Data citation in the humanities
What's the problem?
Berkeley, 22 August 2011
Introduction
Data citation in the humanities ...
Say what?
Overview
- Background
- Current state of play
- Current scientific* issues
* For some notion of “science”.
When did humanists start using data?
1948 Roberto Busa begins Index Thomisticus
1950s, 1960s many individual texts
1961-63 (... 1967) Brown Corpus of American English
1966 Computers and the Humanities begins publication
1973 Association for Literary and Linguistic Computing
1978 Lancaster-Oslo-Bergen Corpus of British English
1978 Association for Computers and the Humanities
1985 Thesaurus Linguae Graecae first CD-ROM
1988 Text Encoding Initiative (TEI) begins
1994 TEI Guidelines (TEI P3)
What kind of data?
Humanities disciplines seek better understanding of human culture.
So ... pretty much anything.
- digitized editions of major works
- transcriptions of manuscripts ...
- thematic collections (author, period, genre, ...)
- language corpora (balanced or opportunistic; monolingual or multilingual [parallel structure or parallel-text translation equivalents])
- images of artworks (Rossetti, Blake, DeYoung Museum ImageBase, ...)
- images of artifacts (mss, printed books, ephemera)

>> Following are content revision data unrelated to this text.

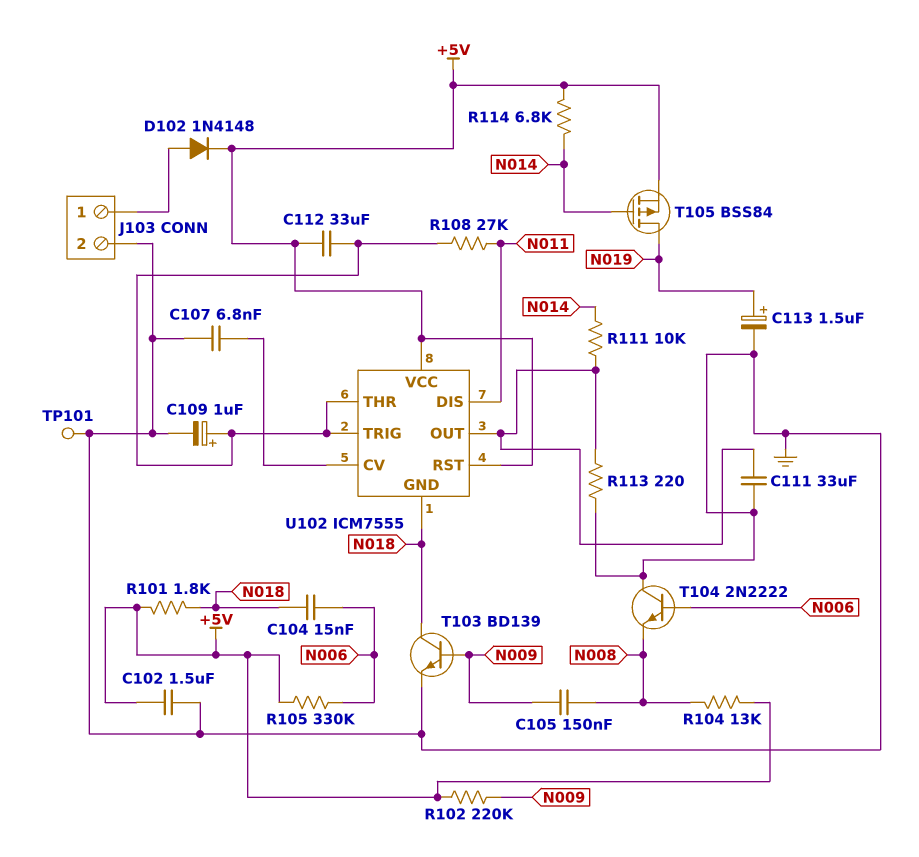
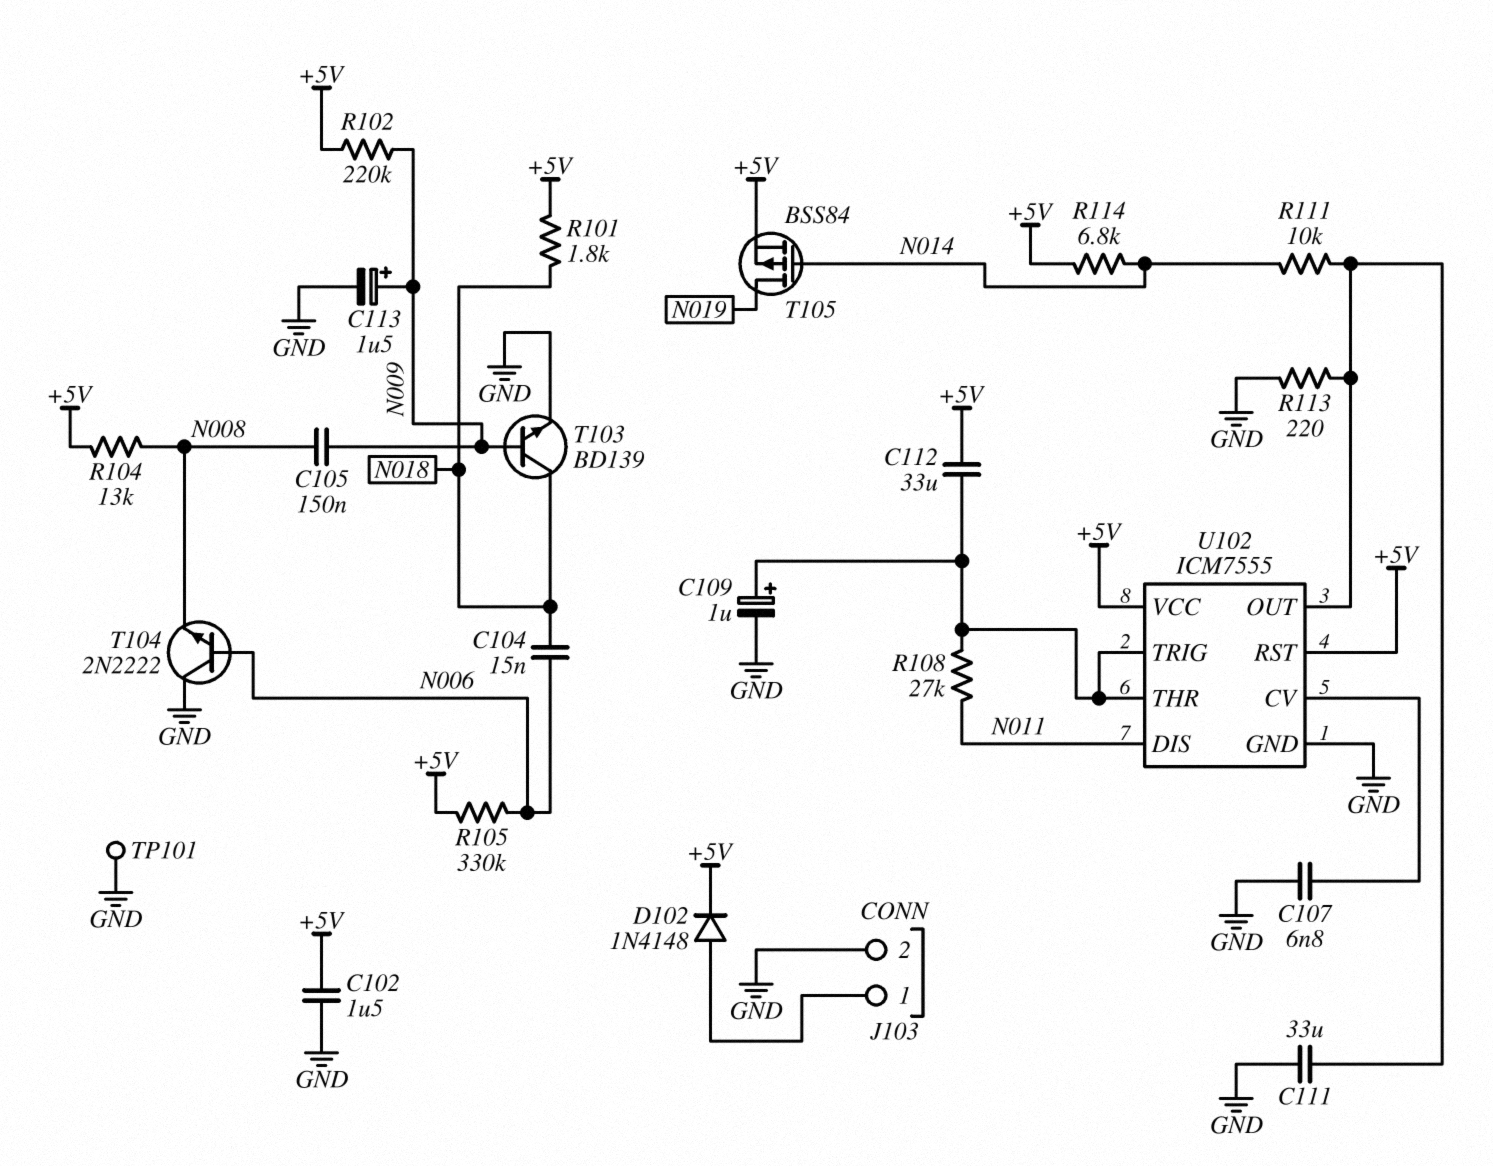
C113: 1.5uF (plus N019, minus GND) -> 1.5uF (plus N009, minus GND)
U102 pin GND: N018 -> GND

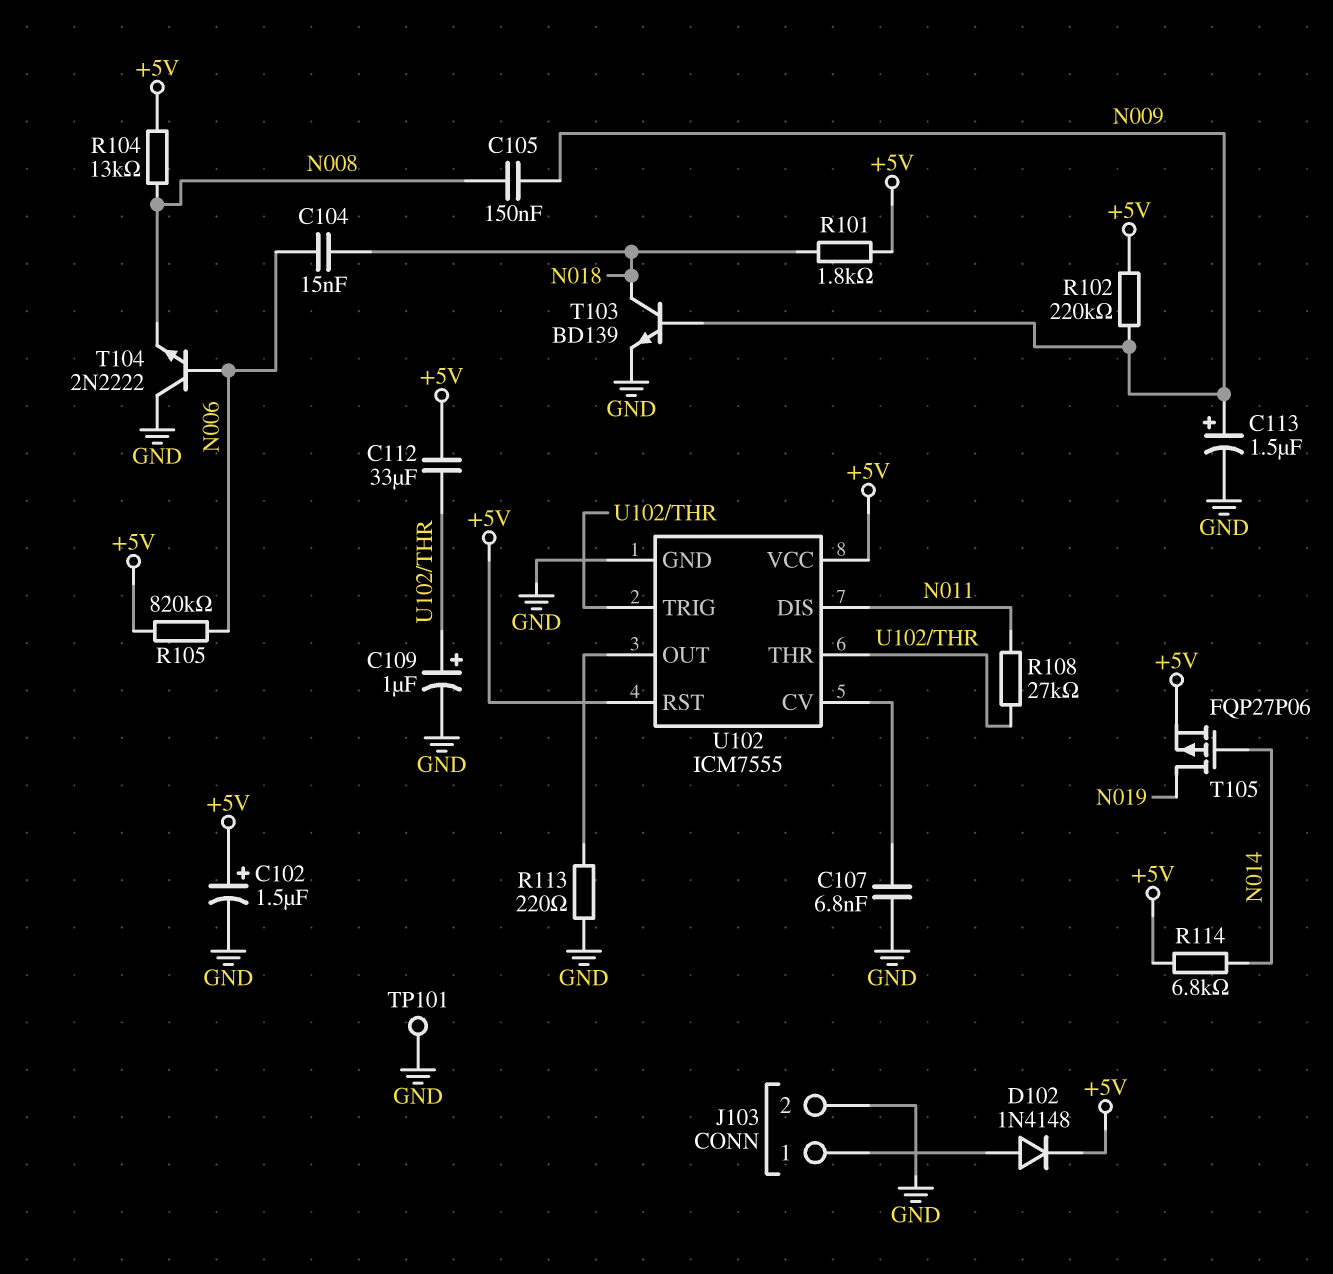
C102: 1.5uF (+5V, GND) -> 1.5uF (plus +5V, minus GND)
C111: 33uF (GND, U102/OUT) -> none
R105: 330k (+5V, N006) -> 820k (+5V, N006)
R111: 10k (N014, U102/OUT) -> none
T105: PMOS BSS84 (G N014, D N019, S +5V) -> PMOS FQP27P06 (G N014, D N019, S +5V)

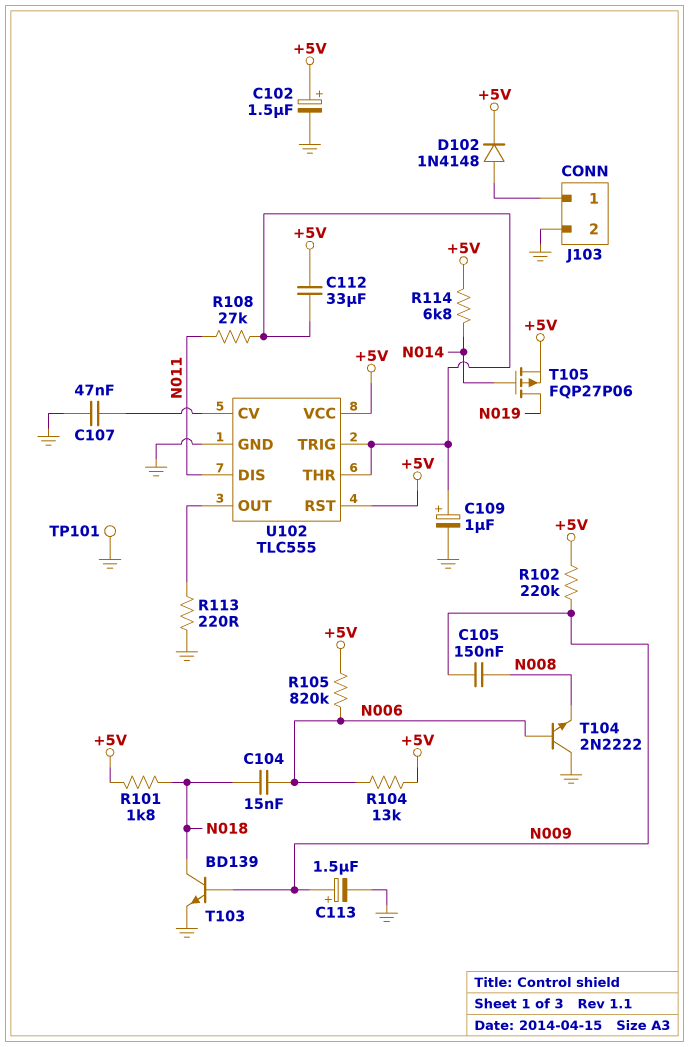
C107: 6.8nF (GND, U102/CV) -> 47nF (GND, U102/CV)
R104: 13k (+5V, N008) -> 13k (+5V, N006)
U102: ICM7555 -> TLC555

- maps (historical, modern, ...)
Nowadays often multi-medial (scans plus transcriptions).
More data
Humanities disciplines seek better understanding of human culture.
So ... also modern digital artifacts.
- digital artwork (hypertexts, games, interactive ... things)
- databases
- digital records of any kind
There is NO human artifact which is a priori unsuitable as an object of historical or culture-critical study.

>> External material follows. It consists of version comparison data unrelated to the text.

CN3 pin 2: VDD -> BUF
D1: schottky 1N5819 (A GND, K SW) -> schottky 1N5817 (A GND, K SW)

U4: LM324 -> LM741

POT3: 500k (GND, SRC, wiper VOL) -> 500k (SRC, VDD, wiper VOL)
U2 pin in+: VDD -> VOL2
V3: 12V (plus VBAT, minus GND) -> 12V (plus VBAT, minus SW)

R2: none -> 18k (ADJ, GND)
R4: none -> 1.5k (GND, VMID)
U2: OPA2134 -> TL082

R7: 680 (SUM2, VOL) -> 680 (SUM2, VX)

(Cf. proof that all numbers are interesting.)
Is anyone taking care of this stuff?
Publishers?
Individual projects?
-
Project Libri (est. 1973?)
-
Oxford Text Archive (est. 1976)
-
Many library electronic text centers
-
Digital repositories (in theory)
No network analogous to social-science data archives.
(Ask about AHDS.)
Current state of play
-
The TEI Guidelines (1994) require internal metadata for the electronic object, not just the exemplar.
So in theory the idea is established, and people should know what to cite.
In theory.
-
Most citation styles support IRIs.
Or at least URIs. Or rather, URLs.
Is that enough?
In practice
In a random sample of papers, several patterns:
- published resources, explicitly cited in the references*
- published, explicit*, cited metonymically*
- collective but unpublished, explicit*, uncited*
- private (personal, ad hoc), unpublished, implicit, uncited
How do you cite it?
What is the work to be cited?
Corpus? Text? Archive?
Where's the metadata?
- What's the title? Who's intellectually responsible? How?
- Who's the publisher?
- Who, me? A publisher? No, I just scanned some books ... (cf. one-off microfilms)

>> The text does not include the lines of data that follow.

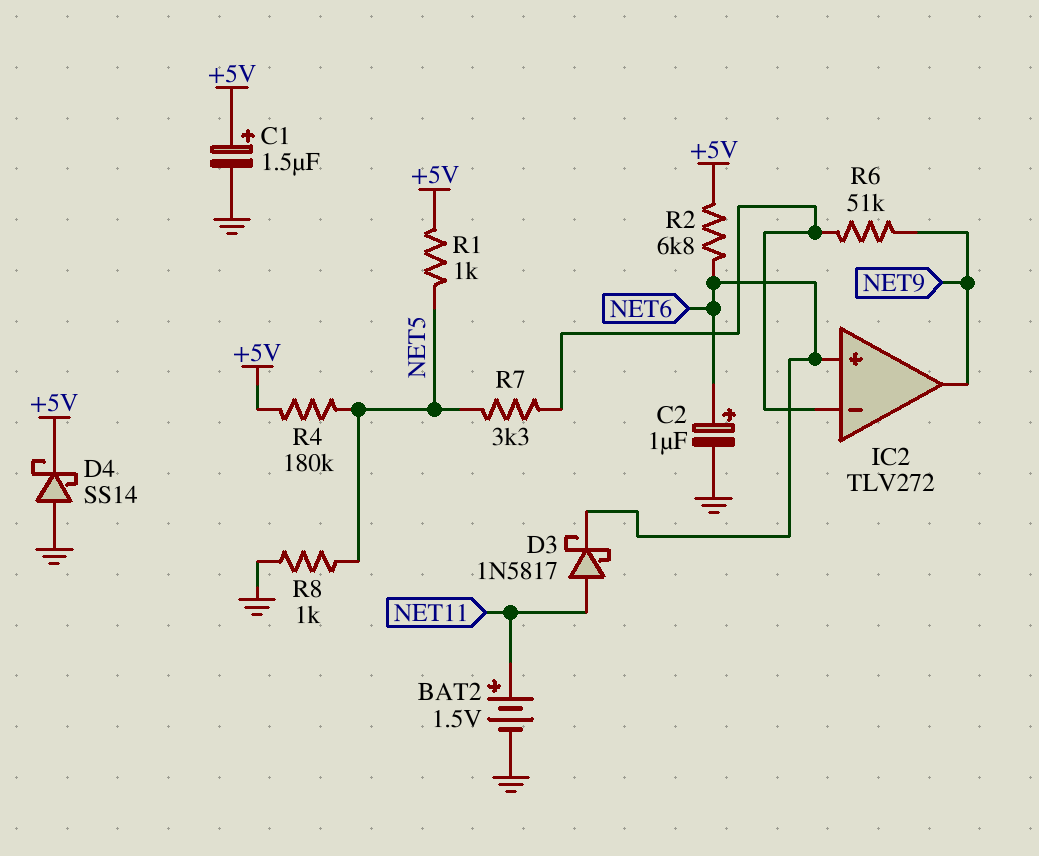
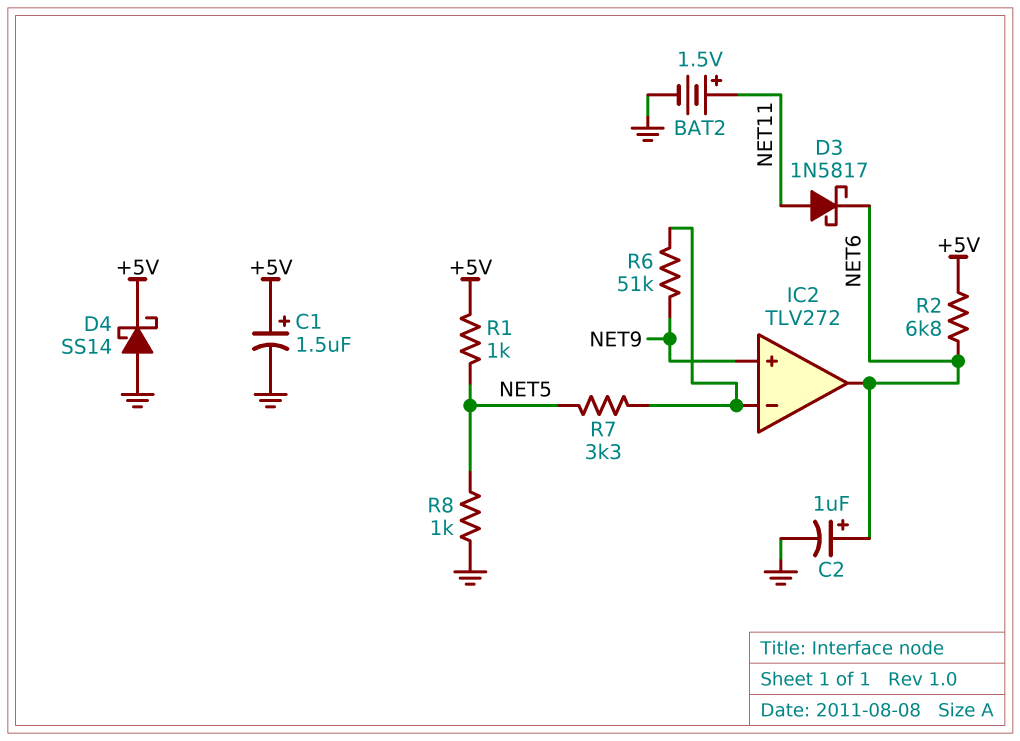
IC2 pin in+: NET6 -> NET9
IC2 pin out: NET9 -> NET6
R4: 180k (+5V, NET5) -> none

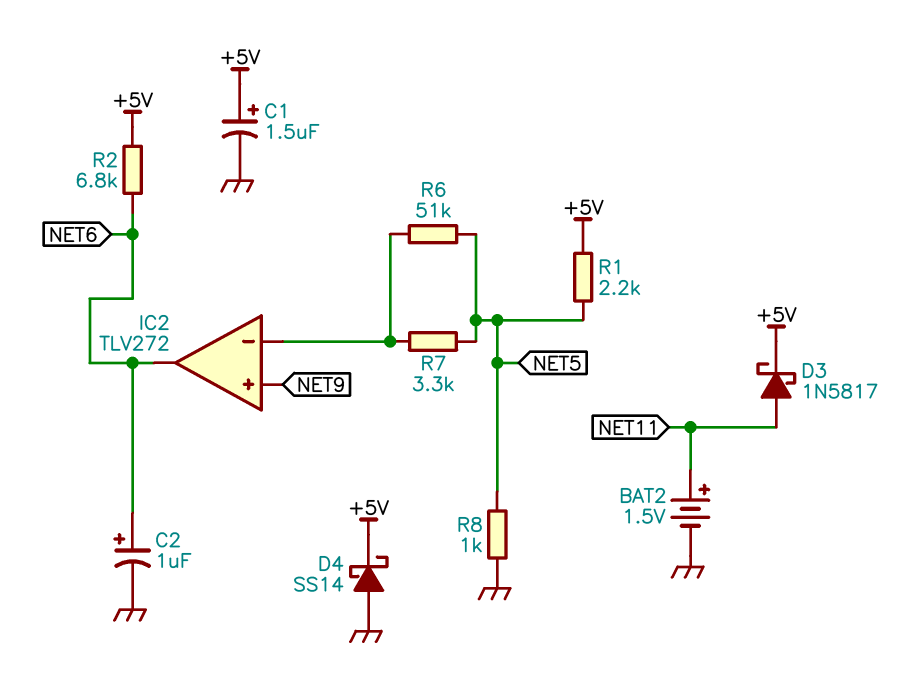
D3: schottky 1N5817 (A NET11, K NET6) -> schottky 1N5817 (A NET11, K +5V)
R1: 1k (+5V, NET5) -> 2.2k (+5V, NET5)
R6: 51k (IC2/in-, NET9) -> 51k (IC2/in-, NET5)

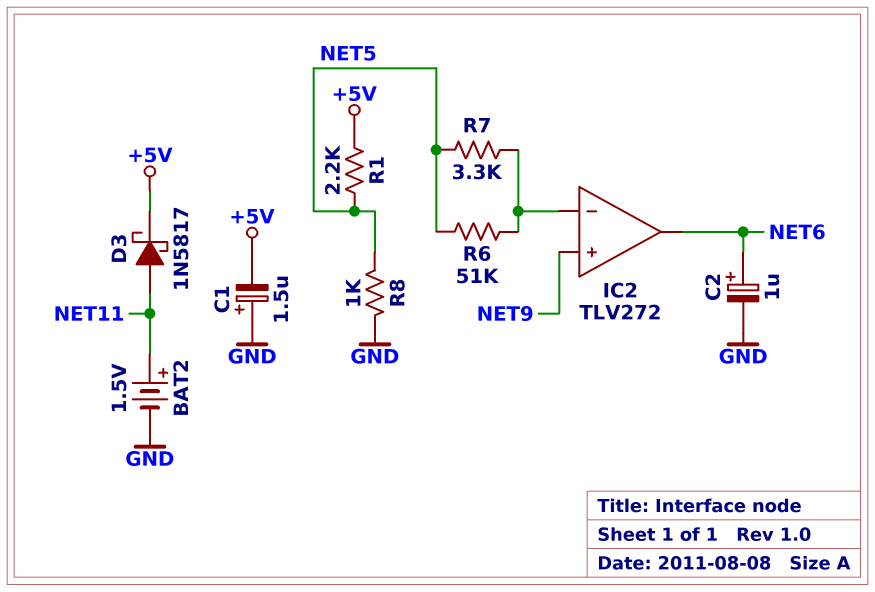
C1: 1.5uF (plus +5V, minus GND) -> 1.5uF (plus GND, minus +5V)
D4: schottky SS14 (A GND, K +5V) -> none
R2: 6.8k (+5V, NET6) -> none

- Publisher, distributor, repository, library, archive — roles in managing information? Or managing paper?
- When was publication?
- Does location matter on the net? Does it exist?
- Digital incunabula? Or back to scribal tradition?
The turnkey dream
Many (producers, consumers) want turn-key tools, not kits.
Often leads to tight coupling (technical, psychological) among
- data resource
- user interface
- software
(Exception: Perseus Digital Library.)
Copyright fear
Dare I make this resource public?
I think you will still find plenty of people saying “we ran a stylometric analysis on a corpus which has these properties, but we can't let you see the actual corpus because we didnt get copyright/we are shysters”
Anti-scientism
Citing data resources may seem foreign.
My response … is to wonder about whether citation of data is practical or helpful, when so much happens between the data and the arguments produced from it. I wonder if there isn't some positivistic scientism hidden in the question, something
along the lines of the doctrine of reproducibility.
Citation chains
Print has well established conventions for republication and citation of earlier publications.
Not so digital resources.
But refinements, revisions, elaborations, subsets, derivations, annotations, etc.
Versioning
Large humanities projects typically make multiple passes over material.
In future, will early results be published?
(Pressure from Web culture and funders.)
So multiple versions from same source? Two problems:
- metadata (labeling version and its nature)
- quanta of change (reifying versions — psychological not technical)
Quiddity
Large humanities projects typically make multiple passes over material.
- reading text
- text-critical variorum text
- text with literary annotations
- linguistic annotations (glosses for cruxes? parse trees? ...)
- formalization of propositional content
- ...
Which of these is this thing I'm publishing?
Which of these is this thing I'm citing?